Кто на гору поднялся, тот достиг вершины. А кто вершины не достиг, тот и на гору не поднялся.
Гумбольдт молча разглядывал кровоточащие ладони.
Там, на мосту, сказал Бонплан, я вдруг пожалел, что иду вторым.
Чисто по-человечески вполне понятно, констатировал Гумбольдт.
И не только потому, что первый раньше окажется в безопасности. Ему представилось нечто странное. Если бы первым шел он, то что-то в нем, как только он перешел бы мост, заставило бы его дать
Гумбольдт ничего не ответил. Казалось, он был погружен в собственные мысли.
У Бонплана разболелась голова, и он почувствовал, что его снова трясет как в лихорадке. Он смертельно устал. И это будет продолжаться еще долго, прежде чем он успокоится после переживаний этого дня.
Кто пускается в дальние путешествия, сказал он, тот узнает много нового. В том числе и о себе самом.
Гумбольдт извинился: к сожалению, он ничего не понял. Проклятый ветер!
Бонплан немного помолчал.
Пустое, сказал он с благодарностью. Так, болтовня, всякий вздор.
Ну, тогда, сказал Гумбольдт с непроницаемым лицом, не будем медлить!
Два часа спустя они наткнулись на поджидавших их проводников. Гумбольдт потребовал назад свое письмо и тотчас же разорвал его в клочки.
В таких вещах небрежность недопустима. Нет ничего более скверного, чем предсмертное письмо от того, кто жив.
А ему все безразлично, сказал Бонплан, держась за больную голову. Пусть оставят письмо у себя или выбросят его, а если хотят, пусть даже отправят.

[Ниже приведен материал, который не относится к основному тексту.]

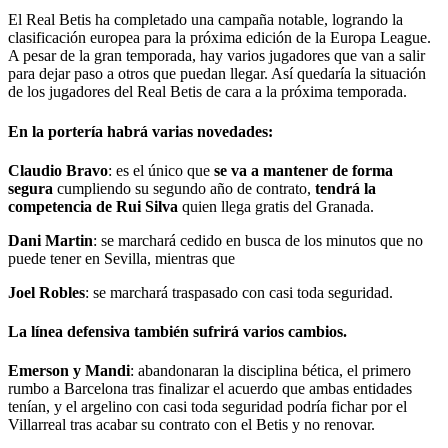
El Real Betis ha completado una campaña notable, logrando la
clasificación europea para la próxima edición de la Europa League.
A pesar de la gran temporada, hay varios jugadores que van a salir
para dejar paso a otros que puedan llegar. Así quedaría la situación
de los jugadores del Real Betis de cara a la próxima temporada.
En la portería habrá varias novedades:
Claudio Bravo
: es el único que
se va a mantener de forma
segura
cumpliendo su segundo año de contrato,
tendrá la
competencia de Rui Silva
quien llega gratis del Granada.
Dani Martin
: se marchará cedido en busca de los minutos que no
puede tener en Sevilla, mientras que
Joel Robles
: se marchará traspasado con casi toda seguridad.
La línea defensiva también sufrirá varios cambios.
Emerson y Mandi
: abandonaran la disciplina bética, el primero
rumbo a Barcelona tras finalizar el acuerdo que ambas entidades
tenían, y el argelino con casi toda seguridad podría fichar por el
Villarreal tras acabar su contrato con el Betis y no renovar.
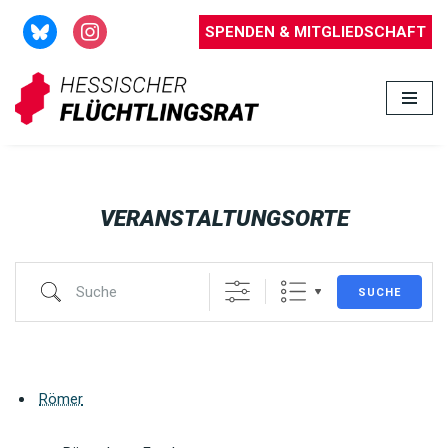
SPENDEN & MITGLIEDSCHAFT
Zum
Inhalt
springen
VERANSTALTUNGSORTE
SUCHE
Römer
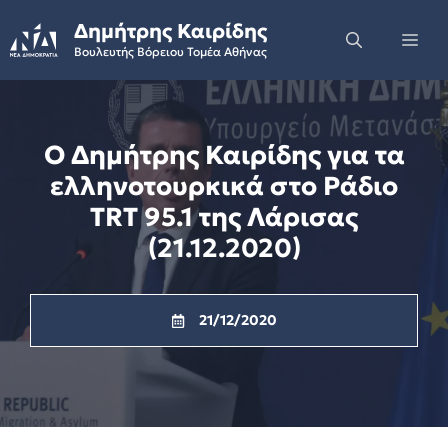
Skip
Δημήτρης Καιρίδης
to
Me
Βουλευτής Βόρειου Τομέα Αθήνας
content
Ο Δημήτρης Καιρίδης για τα
ελληνοτουρκικά στο Ράδιο
TRT 95.1 της Λάρισας
(21.12.2020)
21/12/2020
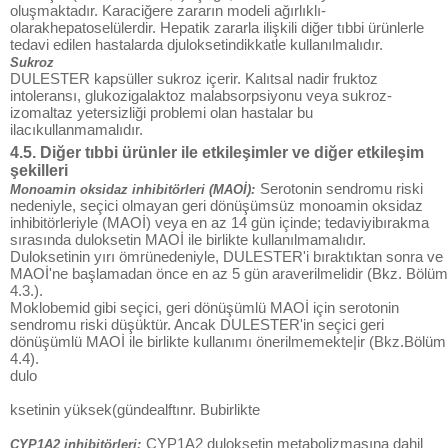
oluşmaktadır. Karaciğere zararın modeli ağırlıklı-
olarakhepatoselülerdir. Hepatik zararla ilişkili diğer tıbbi ürünlerle
tedavi edilen hastalarda djuloksetindikkatle kullanılmalıdır.
Sukroz
DULESTER kapsüller sukroz içerir. Kalıtsal nadir fruktoz
intoleransı, glukozigalaktoz malabsorpsiyonu veya sukroz-
izomaltaz yetersizliği problemi olan hastalar bu
ilacıkullanmamalıdır.
4.5. Diğer tıbbi ürünler ile etkileşimler ve diğer etkileşim
şekilleri
Serotonin sendromu riski
Monoamin oksidaz inhibitörleri (MAOİ):
nedeniyle, seçici olmayan geri dönüşümsüz monoamin oksidaz
inhibitörleriyle (MAOİ) veya en az 14 gün içinde; tedaviyibırakma
sırasında duloksetin MAOİ ile birlikte kullanılmamalıdır.
Duloksetinin yırı ömrünedeniyle, DULESTER'i bıraktıktan sonra ve
MAOİ'ne başlamadan önce en az 5 gün araverilmelidir (Bkz. Bölüm
4.3.).
Moklobemid gibi seçici, geri dönüşümlü MAOİ için serotonin
sendromu riski düşüktür. Ancak DULESTER'in seçici geri
dönüşümlü MAOİ ile birlikte kullanımı önerilmemekte|ir (Bkz.Bölüm
4.4).
dulo
ksetinin yüksek(gündealftınr. Bubirlikte
CYP1A2 duloksetin metabolizmasına dahil
CYP1A2 inhibitörleri:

Ночью, скрючившись от холода и снега под пледом, Гумбольдт написал два десятка писем, в которых уведомлял Европу, что из всех смертных поднялся выше всех. Он тщательно скрепил сургучной печатью каждое письмо в отдельности. И только после этого лишился чувств.
САД
Поздним вечером профессор постучал в дверь господского дома. Молодой тощий слуга открыл и сказал: Граф фон дер Оэ цур Оэ не принимает!
Гаусс, удивившись, попросил повторить имя господина.
Слуга исполнил его просьбу: Граф Хинрих фон дер Оэ цур Оэ.
Гаусс засмеялся.
А слуга смотрел на него так, как если бы вляпался в коровью лепешку.
Семейство милостивого господина зовется так уже тысячу лет.
Да уж, в Германии не соскучишься, забавное местечко, сказал Гаусс. Но как бы там ни было, он пришел в связи с поручением провести на этой местности геодезическую съемку. Все помехи необходимо устранить, и потому государство вынуждено будет купить у господина… Он улыбнулся. Государство желает купить у господина графа несколько деревьев и не представляющий ценности сарай. Чисто формальное дело, его можно уладить очень быстро.
Может, и так, сказал слуга. Но только не сегодня вечером.
Гаусс посмотрел на свои грязные башмаки. Именно этого он и опасался. Хорошо, тогда он переночует здесь, пусть ему приготовят комнату!
Слуга выразил сомнение, что в доме найдется для него место.
Гаусс снял свою бархатную шапочку, обтер лоб и дотронулся до ворота. Ему нездоровилось, он весь взмок. И его мучили боли в желудке.
Это какое-то недоразумение. Он пришел не как проситель. Он возглавляет государственную геодезическую комиссию по определению размеров Ганноверского королевства, и если ему сейчас дадут от ворот поворот, он вернется снова, но уже не один. Он понятно выразился?